··· RECORDED INFORMATION ···
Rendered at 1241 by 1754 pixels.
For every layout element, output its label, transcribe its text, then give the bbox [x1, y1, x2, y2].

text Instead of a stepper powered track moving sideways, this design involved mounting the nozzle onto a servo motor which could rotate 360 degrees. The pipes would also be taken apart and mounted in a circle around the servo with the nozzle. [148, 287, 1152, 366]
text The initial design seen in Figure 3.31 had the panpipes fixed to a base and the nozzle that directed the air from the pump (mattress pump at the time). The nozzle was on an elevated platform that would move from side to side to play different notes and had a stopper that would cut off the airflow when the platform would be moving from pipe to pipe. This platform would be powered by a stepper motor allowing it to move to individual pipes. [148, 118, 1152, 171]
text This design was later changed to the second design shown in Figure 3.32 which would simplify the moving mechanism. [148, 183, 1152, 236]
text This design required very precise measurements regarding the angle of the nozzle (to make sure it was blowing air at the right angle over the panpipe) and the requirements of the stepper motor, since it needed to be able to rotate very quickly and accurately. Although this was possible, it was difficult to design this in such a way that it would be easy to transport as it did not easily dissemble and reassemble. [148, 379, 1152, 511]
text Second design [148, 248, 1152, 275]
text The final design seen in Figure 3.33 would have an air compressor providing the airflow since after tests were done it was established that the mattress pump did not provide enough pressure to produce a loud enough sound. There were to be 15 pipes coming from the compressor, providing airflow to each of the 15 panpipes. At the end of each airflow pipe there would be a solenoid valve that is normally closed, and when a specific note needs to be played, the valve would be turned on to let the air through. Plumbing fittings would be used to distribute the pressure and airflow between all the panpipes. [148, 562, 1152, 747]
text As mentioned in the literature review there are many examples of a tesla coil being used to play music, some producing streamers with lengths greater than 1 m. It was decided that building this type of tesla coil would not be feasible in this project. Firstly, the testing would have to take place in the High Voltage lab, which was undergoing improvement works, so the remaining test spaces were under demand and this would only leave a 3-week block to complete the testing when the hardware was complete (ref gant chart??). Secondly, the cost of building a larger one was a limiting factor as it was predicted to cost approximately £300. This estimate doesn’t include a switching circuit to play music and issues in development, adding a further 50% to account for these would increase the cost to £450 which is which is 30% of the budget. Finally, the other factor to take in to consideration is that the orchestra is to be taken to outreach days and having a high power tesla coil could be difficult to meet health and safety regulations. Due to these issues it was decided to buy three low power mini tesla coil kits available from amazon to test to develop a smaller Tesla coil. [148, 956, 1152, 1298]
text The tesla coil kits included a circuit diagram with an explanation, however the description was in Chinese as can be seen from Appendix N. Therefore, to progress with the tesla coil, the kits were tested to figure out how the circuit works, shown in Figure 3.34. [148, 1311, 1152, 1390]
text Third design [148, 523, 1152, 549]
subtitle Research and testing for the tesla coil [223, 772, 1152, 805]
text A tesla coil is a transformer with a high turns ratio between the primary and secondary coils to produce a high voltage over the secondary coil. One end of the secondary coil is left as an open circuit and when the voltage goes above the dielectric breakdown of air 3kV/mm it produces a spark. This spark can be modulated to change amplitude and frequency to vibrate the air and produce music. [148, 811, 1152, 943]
···
DIRECTIONS: In your response, reproduce the records exactly, every one.

YOUR SOLUTION:
Rendered at 1241 by 1754 pixels.
For every layout element, output its label, transcribe its text, then give the bbox [x1, y1, x2, y2].

text Instead of a stepper powered track moving sideways, this design involved mounting the nozzle onto a servo motor which could rotate 360 degrees. The pipes would also be taken apart and mounted in a circle around the servo with the nozzle. [148, 287, 1152, 366]
text The initial design seen in Figure 3.31 had the panpipes fixed to a base and the nozzle that directed the air from the pump (mattress pump at the time). The nozzle was on an elevated platform that would move from side to side to play different notes and had a stopper that would cut off the airflow when the platform would be moving from pipe to pipe. This platform would be powered by a stepper motor allowing it to move to individual pipes. [148, 118, 1152, 171]
text This design was later changed to the second design shown in Figure 3.32 which would simplify the moving mechanism. [148, 183, 1152, 236]
text This design required very precise measurements regarding the angle of the nozzle (to make sure it was blowing air at the right angle over the panpipe) and the requirements of the stepper motor, since it needed to be able to rotate very quickly and accurately. Although this was possible, it was difficult to design this in such a way that it would be easy to transport as it did not easily dissemble and reassemble. [148, 379, 1152, 511]
text Second design [148, 248, 1152, 275]
text The final design seen in Figure 3.33 would have an air compressor providing the airflow since after tests were done it was established that the mattress pump did not provide enough pressure to produce a loud enough sound. There were to be 15 pipes coming from the compressor, providing airflow to each of the 15 panpipes. At the end of each airflow pipe there would be a solenoid valve that is normally closed, and when a specific note needs to be played, the valve would be turned on to let the air through. Plumbing fittings would be used to distribute the pressure and airflow between all the panpipes. [148, 562, 1152, 747]
text As mentioned in the literature review there are many examples of a tesla coil being used to play music, some producing streamers with lengths greater than 1 m. It was decided that building this type of tesla coil would not be feasible in this project. Firstly, the testing would have to take place in the High Voltage lab, which was undergoing improvement works, so the remaining test spaces were under demand and this would only leave a 3-week block to complete the testing when the hardware was complete (ref gant chart??). Secondly, the cost of building a larger one was a limiting factor as it was predicted to cost approximately £300. This estimate doesn’t include a switching circuit to play music and issues in development, adding a further 50% to account for these would increase the cost to £450 which is which is 30% of the budget. Finally, the other factor to take in to consideration is that the orchestra is to be taken to outreach days and having a high power tesla coil could be difficult to meet health and safety regulations. Due to these issues it was decided to buy three low power mini tesla coil kits available from amazon to test to develop a smaller Tesla coil. [148, 956, 1152, 1298]
text The tesla coil kits included a circuit diagram with an explanation, however the description was in Chinese as can be seen from Appendix N. Therefore, to progress with the tesla coil, the kits were tested to figure out how the circuit works, shown in Figure 3.34. [148, 1311, 1152, 1390]
text Third design [148, 523, 1152, 549]
subtitle Research and testing for the tesla coil [223, 772, 1152, 805]
text A tesla coil is a transformer with a high turns ratio between the primary and secondary coils to produce a high voltage over the secondary coil. One end of the secondary coil is left as an open circuit and when the voltage goes above the dielectric breakdown of air 3kV/mm it produces a spark. This spark can be modulated to change amplitude and frequency to vibrate the air and produce music. [148, 811, 1152, 943]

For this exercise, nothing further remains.